Alaskans to need to hear from Dunleavy on procurement violations in Penney no-bid contract

The no-bid deal with Clark Penney is no more.

According to the Associated Press, it was Penney who decided to pull the plug this week, immediately ending the $8,000-a-month consulting contract that Gov. Mike Dunleavy does not want to talk about. This will save the state $300,000 or so over the next two-and-a-half years.

Portraying Penney—and not Dunleavy—as the decider may well be an attempt by the governor’s office to prevent full disclosure of how the state violated and ignored many procurement regulations last year in steering a $441,000 contract to the grandson of a big Dunleavy donor, Bob Penney.

Clark Penney, hailed by Dunleavy cheerleader Suzanne Downing as a “rainmaker” who doesn’t really need state money, said the contract had become a distraction. Downing says this started because Dunleavy wanted a “trusted ally” and Penney fit the bill.

The contract cancellation is an effort to distract Alaskans from the circumstances under which the contract was created and the rules that the Dunleavy administration did not follow. It appears to have originated in the governor’s office with negotiations conducted by the commerce department on a deal inked by the Alaska Industrial Development and Export Authority.

While the governor has pleaded ignorance about the contract, he has also promised to reveal all to the public at a future press conference. Pressure from the Legislature will be needed to make sure that happens.

“To answer your question, we’re looking into all of the details surrounding that contract and other contracts and once we are finished with our deep dive, we will come out and will have a presser on it,” Dunleavy told the Juneau AP reporter at a press conference last month.

“We’re looking into it and we will get to the bottom of whether there was anything done improper and we will have a press conference on that,” Dunleavy said on Feb. 19.

“We’re gonna find every piece and every detail. We want to be 100 percent sure because the governor’s office is a big office,” he said. “I know there’s the implication that there was a sweetheart deal with an individual. We want to make sure that there’s nothing been overlooked and there’s been no mistakes. We want to look into this thoroughly.”

It’s not an implication. It was a sweetheart deal. Even the shallowest of dives into the document pool reveal that.

I haven’t seen anything to suggest that Penney did something wrong in accepting a no-bid contract bestowed on him by a grateful governor. But it’s clear that the procurement regulations designed to prevent insider dealing were violated in the process.

Barry Jackson, a retired state employee who supervised the Anchorage office that dealt with state contracts for 25 years, has helped me analyze what happened and when. Jackson has taken all of the public documents released so far and created a chronology that illuminates a disturbing pattern of ignoring procurement rules.

This 63-page chronology includes links to the documents, as well as to state contracting forms and a variety of news reports. This compilation and his accompanying analysis are essential reading for anyone who wants to follow the money.

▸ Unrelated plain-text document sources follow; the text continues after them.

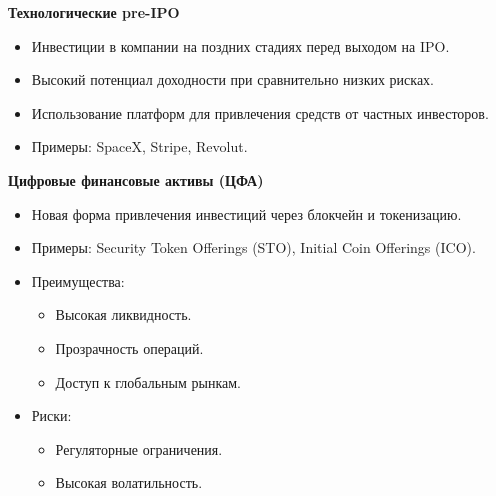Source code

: \textbf{Технологические pre-IPO}
\begin{itemize}
    \item Инвестиции в компании на поздних стадиях перед выходом на IPO.
    \item Высокий потенциал доходности при сравнительно низких рисках.
    \item Использование платформ для привлечения средств от частных инвесторов.
    \item Примеры: SpaceX, Stripe, Revolut.
\end{itemize}

\textbf{Цифровые финансовые активы (ЦФА)}
\begin{itemize}
    \item Новая форма привлечения инвестиций через блокчейн и токенизацию.
    \item Примеры: Security Token Offerings (STO), Initial Coin Offerings (ICO).
    \item Преимущества:
    \begin{itemize}
        \item Высокая ликвидность.
        \item Прозрачность операций.
        \item Доступ к глобальным рынкам.
    \end{itemize}
    \item Риски:
    \begin{itemize}
        \item Регуляторные ограничения.
        \item Высокая волатильность.
    \end{itemize}
\end{itemize}
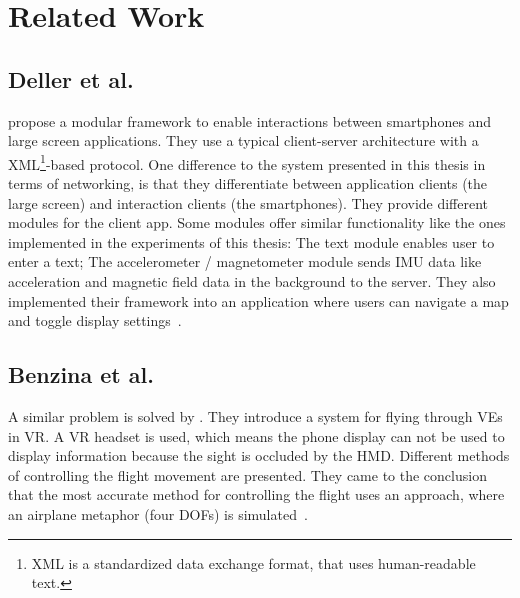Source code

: \chapter{Related Work}\label{chapter:related-work}


\section{Deller et al.}\label{section:deller-2011}
\citeauthor{Deller.2011} propose a modular framework to enable interactions between smartphones and large screen applications. They use a typical client-server architecture with a XML\footnote{XML is a standardized data exchange format, that uses human-readable text.}-based protocol. One difference to the system presented in this thesis in terms of networking, is that they differentiate between application clients (the large screen) and interaction clients (the smartphones). They provide different modules for the client app. Some modules offer similar functionality like the ones implemented in the experiments of this thesis: The text module enables user to enter a text; The accelerometer / magnetometer module sends \ac{IMU} data like acceleration and magnetic field data in the background to the server. They also implemented their framework into an application where users can navigate a map and toggle display settings~\cite{Deller.2011}.


\section{Benzina et al.}\label{section:benzina-2011}
A similar problem is solved by \citeauthor{Benzina.2011}. They introduce a system for flying through \acp{VE} in \ac{VR}. A \ac{VR} headset is used, which means the phone display can not be used to display information because the sight is occluded by the \ac{HMD}. Different methods of controlling the flight movement are presented. They came to the conclusion that the most accurate method for controlling the flight uses an approach, where an airplane metaphor (four \acp{DOF}) is simulated~\cite{Benzina.2011}.


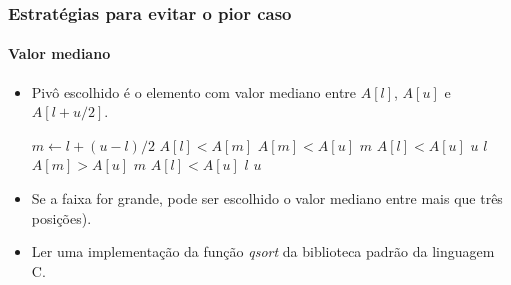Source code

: \documentclass{beamer}
\begin{document}
\begin{frame}

  \frametitle{Estratégias para evitar o pior caso}
  \framesubtitle{Valor mediano}

  \begin{itemize}

    \item Pivô escolhido é o elemento com valor mediano entre
      $A[l]$, $A[u]$ e $A[l+u/2]$.


\begin{codebox}
\li $m \gets l + (u-l)/2$
\li \If $A[l] < A[m]$
\li \Then \If $A[m] < A[u]$ \> \> \> \Then \Return $m$
\li       \Else \If $A[l] < A[u]$ \> \> \> \Then \Return $u$
\li         \Else \Return $l$
            \End
          \End
\li \Else \If $A[m] > A[u]$ \> \> \> \Then \Return $m$
\li    \Else \If $A[l] < A[u]$ \> \> \> \Then \Return $l$
\li      \Else \Return $u$
         \End
       \End
    \End
\end{codebox}

\item Se a faixa for grande, pode ser escolhido o valor mediano
  entre mais que três posições).

\item Ler uma implementação da função \textit{qsort} da biblioteca padrão da
  linguagem C.
  \end{itemize}

\end{frame}
\end{document}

Jackson has taken the jumble of emails released last summer and tracked the step-by-step process. His painstaking investigation is the best account available to the public.

Jackson did not get paid by anyone to provide this exhaustive review of the documents. He said he spent his career in procurement and believes the rules about competition and no-bid contracts need to be followed.

There are many questions highlighted in his analysis, some of them created because of information gaps in the series of emails, such as who chose Penney in the first place.

A related question is why did top officials of the commerce department negotiate a contract that was intended to be issued by AIDEA, a contract that had not been reviewed or approved for a waiver of competitive bidding rules?

A key finding of his analysis is that the first state contract signed with Penney actually expired on June 30 and the document signed the following day for an extension was illegal because the contract was no longer in place.

The Dunleavy administration, worried about the recall, wants to make all of this go away. It’s too soon for that.

Here is Jackson’s invaluable investigation of the publicly available evidence.

After looking deeply into this transaction to give a sweetheart contract to Penney, and talking with trusted sources with deep knowledge of the contracting practices of Dunleavy appointees, Jackson is convinced that there's more here. 

He says he has reason to believe the Penney contract isn't the only failure to obey the state's rigorous procurement regulations and procedures. He expects to take a "deeper dive" into other potential violations and erosions of the procurement rules that guarantee trustworthy expenditures of state of funds.